▸ **Trecho do documento**

A Noite das Bruxas é excelente. É muito bem feito, bem dirigido, com ótimo design de produção, e como de praxe, um elenco estelar. O diretor Branagh fez mais uma vez um grande trabalho aqui, tanto atuando, quanto dirigindo. Mesmo não tendo assistido a todos os seus filmes, eu sei o grande cineasta que ele é, principalmente quando resolve se aventurar no universo de Shakespeare, por exemplo. Mas devo dizer que ele também encontrou seu lugar no “Agathaverso”, e espero que continue assim.

 

Como de costume, temos aqui uma história de mistério, contada com a maestria que a autora sabia empregar em suas obras – só digo isso com base na leitura do livro que originou o primeiro filme desse universo, que vai ganhar releitura e resenha aqui. No entanto, ao contrario das demais, aqui temos também uma leve história de terror, com fantasmas e lugares amaldiçoados. Novamente, não sei como é no livro original, mas devo dizer que achei a ideia de um palazzo assombrado genial, quase igual aos filmes de terror gótico realizados na Itália nos anos 60.

 

Eu gostei bastante da ambientação e do cenário. Parecia mesmo uma casa assombrada há séculos, do tipo que ganham fama com o boca-a-boca. E claro, o fato de ambientar a historia no Dia das Bruxas foi outro acerto, porque deu voz àquela velha regra, a de que as assombrações são mais fortes na Noite das Bruxas.

 

E como é um filme de Dia das Bruxas – sim, é um filme de Dia das Bruxas! – temos tudo que se espera de um filme como esse. Isso porque a história começa com uma festa de Dia das Bruxas, dada pela dona do palazzo, a Srta. Rowena Drake. No entanto, a festa é apenas um disfarce para uma sessão espirita, que terá como convidada, a médium Joyce Reynolds, que está ali com o pretexto de entrar em contato com a filha da Srta. Drake, que morreu misteriosamente anos antes. Mas pode esperar por mais, principalmente um mistério de assassinato – obviamente, não direi quem morreu e quem matou – que obriga Poirot a sair da aposentadoria.

▸ **Descrição do exercício**
Por favor, diga se cada afirmação a seguir concorda com a resenha sobre A Noite das Bruxas, respondendo sim ou não e citando literalmente as palavras decisivas da resenha. 1. A festa de Dia das Bruxas serve apenas de disfarce para uma sessão espírita. 2. Quem escreve a resenha assistiu a todos os filmes de Branagh. 3. A filha da Srta. Drake morreu pouco tempo antes da festa.

▸ **Dados fornecidos**
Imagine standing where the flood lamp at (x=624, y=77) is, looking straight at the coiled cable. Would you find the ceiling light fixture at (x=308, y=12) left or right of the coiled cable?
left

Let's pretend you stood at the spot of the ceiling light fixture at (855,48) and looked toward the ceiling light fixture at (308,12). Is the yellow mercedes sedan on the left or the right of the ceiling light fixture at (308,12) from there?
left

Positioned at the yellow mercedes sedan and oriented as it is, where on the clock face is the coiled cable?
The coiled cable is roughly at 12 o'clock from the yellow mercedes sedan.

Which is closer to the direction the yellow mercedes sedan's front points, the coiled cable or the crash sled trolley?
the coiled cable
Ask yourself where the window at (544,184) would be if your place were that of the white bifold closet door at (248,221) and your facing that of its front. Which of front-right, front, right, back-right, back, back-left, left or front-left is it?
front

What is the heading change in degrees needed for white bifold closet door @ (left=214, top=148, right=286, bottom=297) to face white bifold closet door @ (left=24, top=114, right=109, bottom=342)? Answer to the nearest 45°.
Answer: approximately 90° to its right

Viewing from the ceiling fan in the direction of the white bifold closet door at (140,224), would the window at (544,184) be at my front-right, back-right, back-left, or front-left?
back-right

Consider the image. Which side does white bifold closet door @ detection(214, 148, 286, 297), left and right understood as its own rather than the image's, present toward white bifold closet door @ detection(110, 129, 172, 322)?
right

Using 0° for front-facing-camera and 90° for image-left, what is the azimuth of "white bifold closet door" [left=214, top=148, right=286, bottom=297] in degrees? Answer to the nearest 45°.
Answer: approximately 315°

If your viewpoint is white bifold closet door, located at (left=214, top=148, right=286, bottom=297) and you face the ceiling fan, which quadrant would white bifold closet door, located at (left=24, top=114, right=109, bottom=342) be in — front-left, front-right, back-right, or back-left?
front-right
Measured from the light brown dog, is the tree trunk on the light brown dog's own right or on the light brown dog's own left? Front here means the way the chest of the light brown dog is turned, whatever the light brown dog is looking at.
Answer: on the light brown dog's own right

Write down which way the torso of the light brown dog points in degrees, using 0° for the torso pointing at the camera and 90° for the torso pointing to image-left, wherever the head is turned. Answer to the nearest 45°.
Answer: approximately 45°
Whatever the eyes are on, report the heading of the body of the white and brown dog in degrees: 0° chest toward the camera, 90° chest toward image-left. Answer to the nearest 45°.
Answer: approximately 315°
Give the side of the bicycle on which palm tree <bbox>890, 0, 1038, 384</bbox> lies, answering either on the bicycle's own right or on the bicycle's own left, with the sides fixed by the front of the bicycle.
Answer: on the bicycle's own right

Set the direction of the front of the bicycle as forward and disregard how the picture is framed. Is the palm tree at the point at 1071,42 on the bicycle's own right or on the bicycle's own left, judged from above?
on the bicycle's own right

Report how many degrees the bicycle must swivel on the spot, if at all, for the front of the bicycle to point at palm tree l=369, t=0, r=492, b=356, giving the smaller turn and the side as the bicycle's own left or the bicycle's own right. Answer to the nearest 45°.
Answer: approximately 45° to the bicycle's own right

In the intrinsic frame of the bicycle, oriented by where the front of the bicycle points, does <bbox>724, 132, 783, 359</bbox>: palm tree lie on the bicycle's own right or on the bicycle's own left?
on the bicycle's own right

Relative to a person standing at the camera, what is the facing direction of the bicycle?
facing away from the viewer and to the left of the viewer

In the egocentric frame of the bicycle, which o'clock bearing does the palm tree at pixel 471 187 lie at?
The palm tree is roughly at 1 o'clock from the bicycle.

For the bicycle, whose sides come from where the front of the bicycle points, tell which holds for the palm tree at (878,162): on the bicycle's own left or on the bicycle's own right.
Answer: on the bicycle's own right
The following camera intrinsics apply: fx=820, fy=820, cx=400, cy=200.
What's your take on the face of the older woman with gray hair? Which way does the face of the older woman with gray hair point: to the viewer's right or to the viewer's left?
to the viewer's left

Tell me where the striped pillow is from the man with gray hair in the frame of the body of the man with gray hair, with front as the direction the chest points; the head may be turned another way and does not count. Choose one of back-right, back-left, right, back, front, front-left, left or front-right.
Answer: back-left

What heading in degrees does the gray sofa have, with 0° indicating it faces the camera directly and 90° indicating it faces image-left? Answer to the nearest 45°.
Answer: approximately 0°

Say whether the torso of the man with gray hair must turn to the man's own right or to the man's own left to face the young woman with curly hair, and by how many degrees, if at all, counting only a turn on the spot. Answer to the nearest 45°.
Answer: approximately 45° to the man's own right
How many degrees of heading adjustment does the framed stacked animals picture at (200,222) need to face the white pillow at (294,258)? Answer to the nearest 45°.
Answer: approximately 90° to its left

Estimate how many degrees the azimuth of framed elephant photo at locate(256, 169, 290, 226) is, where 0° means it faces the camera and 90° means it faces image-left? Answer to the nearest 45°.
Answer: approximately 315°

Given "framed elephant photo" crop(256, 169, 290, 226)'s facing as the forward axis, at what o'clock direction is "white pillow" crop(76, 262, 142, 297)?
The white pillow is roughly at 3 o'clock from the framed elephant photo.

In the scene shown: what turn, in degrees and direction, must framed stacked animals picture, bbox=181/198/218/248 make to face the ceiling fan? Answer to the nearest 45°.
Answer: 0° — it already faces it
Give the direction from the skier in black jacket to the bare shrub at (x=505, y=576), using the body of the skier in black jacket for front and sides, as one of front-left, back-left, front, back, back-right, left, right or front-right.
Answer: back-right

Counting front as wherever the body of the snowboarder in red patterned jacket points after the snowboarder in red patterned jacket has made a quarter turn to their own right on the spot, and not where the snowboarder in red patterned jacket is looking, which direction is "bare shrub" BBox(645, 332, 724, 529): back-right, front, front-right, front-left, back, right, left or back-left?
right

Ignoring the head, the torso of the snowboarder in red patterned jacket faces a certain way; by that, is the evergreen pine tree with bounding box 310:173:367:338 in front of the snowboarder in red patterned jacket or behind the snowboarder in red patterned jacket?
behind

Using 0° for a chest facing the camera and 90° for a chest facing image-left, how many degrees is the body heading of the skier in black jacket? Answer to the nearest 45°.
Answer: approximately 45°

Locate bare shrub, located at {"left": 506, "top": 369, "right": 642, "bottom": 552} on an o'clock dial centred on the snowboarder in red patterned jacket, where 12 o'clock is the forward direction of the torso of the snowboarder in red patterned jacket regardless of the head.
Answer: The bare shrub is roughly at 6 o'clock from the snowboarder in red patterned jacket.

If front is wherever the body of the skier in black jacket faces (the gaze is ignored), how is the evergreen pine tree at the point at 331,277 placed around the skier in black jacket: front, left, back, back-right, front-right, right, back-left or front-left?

▸ **Resposta escrita**
1. Sim: "a festa é apenas um disfarce para uma sessão espirita".
2. Não: "Mesmo não tendo assistido a todos os seus filmes".
3. Não: "que morreu misteriosamente anos antes".